Doesn't Everyone Win With Bar Codes?

Posted by Tim Dreyer

September 20, 2010 at 4:18 PM

We saw that ScanLife is running a “Crazy Code” photo contest to find the most brilliant, fresh and crazy place for a 2D bar code. The winner gets a new iPad. Just create a code, place it in your crazy place, snap a photo and send it in.

So in thinking about this, doesn’t everyone win when bar codes are used in new and interesting ways? Ok, that hurt just saying that.

But funny or not, the widespread acceptance of bar coding within industry over the past three decades has led to the development of numerous new applications that ensure easy asset identification and supply chain visibility that make every logistics manager a winner, right? Okay, okay no more.

So what are the benefits of bar coding? Here are a few:

Improved Data Accuracy

Improved data accuracy is the single most common motivation for implementing a bar code system.
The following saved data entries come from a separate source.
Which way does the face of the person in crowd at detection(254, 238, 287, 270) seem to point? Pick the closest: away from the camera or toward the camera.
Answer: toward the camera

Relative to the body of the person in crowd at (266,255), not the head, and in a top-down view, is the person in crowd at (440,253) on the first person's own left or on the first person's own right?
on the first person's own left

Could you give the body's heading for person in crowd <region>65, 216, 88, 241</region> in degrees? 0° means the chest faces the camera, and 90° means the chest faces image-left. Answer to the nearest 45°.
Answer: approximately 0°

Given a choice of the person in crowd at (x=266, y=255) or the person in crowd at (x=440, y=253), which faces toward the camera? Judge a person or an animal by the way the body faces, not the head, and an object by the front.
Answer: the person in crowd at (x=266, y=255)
Often the backbone of operations, data entry enables a company to produce accurate reports and predictions about future needs and actions.

Efficiency Benefits

Besides providing near-perfect accuracy, bar coding also enables users to work faster, without sacrificing accuracy. When factoring in the time it takes to correct simple data entry errors, it is easy to see the improved efficiency that comes with bar coding. In addition, by providing computer systems the capability to “see” exactly what is happening within an organization, bar codes enable instant conversion from physical actions into digital transactions.
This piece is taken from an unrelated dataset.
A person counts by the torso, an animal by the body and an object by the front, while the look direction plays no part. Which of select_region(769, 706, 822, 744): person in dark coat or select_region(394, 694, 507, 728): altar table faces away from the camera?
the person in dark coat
Bar coding, particularly in fast-paced industrial environments, enables consistent and predictable operations for enhanced product quality by combining data management functions and preventing bottlenecks at data entry stations. Auto ID systems usually operate at a defined pace, either self-determined by the printer’s maximum speed or triggered by the action of another device.

Improved Inventory and Asset Management

Bar coding can help any company get a handle on resources. Companies are routinely bar coding assets such as manufacturing equipment, computer hardware, office furniture, and tools in order to record the number of each item, as well as the condition, color, features, and designated user. Libraries around the world are starting to place bar codes on books to track borrowing history. Likewise, automotive fleet owners, public transportation agencies, and rental car companies have begun utilizing bar codes to track detailed maintenance records for each vehicle. Manufacturing companies have similar applications in place to track both resource and finished product inventories.
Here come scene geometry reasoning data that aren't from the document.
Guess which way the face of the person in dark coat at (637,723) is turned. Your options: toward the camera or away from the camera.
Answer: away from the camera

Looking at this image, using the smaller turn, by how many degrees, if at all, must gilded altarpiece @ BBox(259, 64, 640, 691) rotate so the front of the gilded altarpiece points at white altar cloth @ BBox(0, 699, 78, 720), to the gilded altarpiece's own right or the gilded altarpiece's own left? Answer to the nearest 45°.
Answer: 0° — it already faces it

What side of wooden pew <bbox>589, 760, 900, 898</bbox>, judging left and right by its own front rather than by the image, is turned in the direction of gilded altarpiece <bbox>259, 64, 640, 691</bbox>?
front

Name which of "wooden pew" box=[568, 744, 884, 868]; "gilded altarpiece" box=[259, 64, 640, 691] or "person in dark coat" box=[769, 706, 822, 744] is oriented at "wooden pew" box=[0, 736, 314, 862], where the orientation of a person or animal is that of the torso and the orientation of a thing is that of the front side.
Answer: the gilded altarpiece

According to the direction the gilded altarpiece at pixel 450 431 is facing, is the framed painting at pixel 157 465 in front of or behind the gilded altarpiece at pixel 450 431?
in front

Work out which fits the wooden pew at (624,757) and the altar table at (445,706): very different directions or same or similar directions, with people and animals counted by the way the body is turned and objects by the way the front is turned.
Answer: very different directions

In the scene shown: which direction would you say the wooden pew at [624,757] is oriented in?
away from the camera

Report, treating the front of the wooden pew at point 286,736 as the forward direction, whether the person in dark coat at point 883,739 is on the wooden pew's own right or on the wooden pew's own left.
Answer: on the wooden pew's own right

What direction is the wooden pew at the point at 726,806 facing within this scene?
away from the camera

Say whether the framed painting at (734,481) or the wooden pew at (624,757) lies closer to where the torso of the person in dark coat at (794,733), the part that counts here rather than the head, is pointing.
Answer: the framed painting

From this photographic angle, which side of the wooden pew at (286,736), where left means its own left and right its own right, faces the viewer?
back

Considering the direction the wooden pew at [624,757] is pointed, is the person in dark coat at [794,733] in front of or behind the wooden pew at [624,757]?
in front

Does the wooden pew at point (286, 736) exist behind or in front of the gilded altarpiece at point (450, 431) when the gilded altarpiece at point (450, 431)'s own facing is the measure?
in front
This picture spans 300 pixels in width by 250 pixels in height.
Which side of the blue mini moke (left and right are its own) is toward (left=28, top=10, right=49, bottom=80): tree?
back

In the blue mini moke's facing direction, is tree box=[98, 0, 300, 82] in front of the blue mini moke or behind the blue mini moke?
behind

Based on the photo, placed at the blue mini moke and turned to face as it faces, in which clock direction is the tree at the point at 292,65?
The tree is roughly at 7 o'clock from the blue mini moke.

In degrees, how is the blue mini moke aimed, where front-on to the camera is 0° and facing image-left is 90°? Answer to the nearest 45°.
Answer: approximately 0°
Don’t you feel like a winner already?

It is widely thought that most Auto ID systems pay for themselves in less than two years, but this figure is dependent on a company’s commitment to widespread implementation and acceptance of the bar coding technology. In addition to the savings, each of these areas also produces several hidden savings that must be considered during the cost analysis, though the answers may not surface until the implementation is complete.

Once the data entry on the production line is automated, can production be sped up? If we create unique bar codes for each product, can the company fulfill customized solutions? Once inventory is monitored in real time, can we trim warehousing costs? These are just a few examples of the hidden gains resulting from bar coding. Several other opportunities will emerge as the use of Auto ID gains synthesis with operations.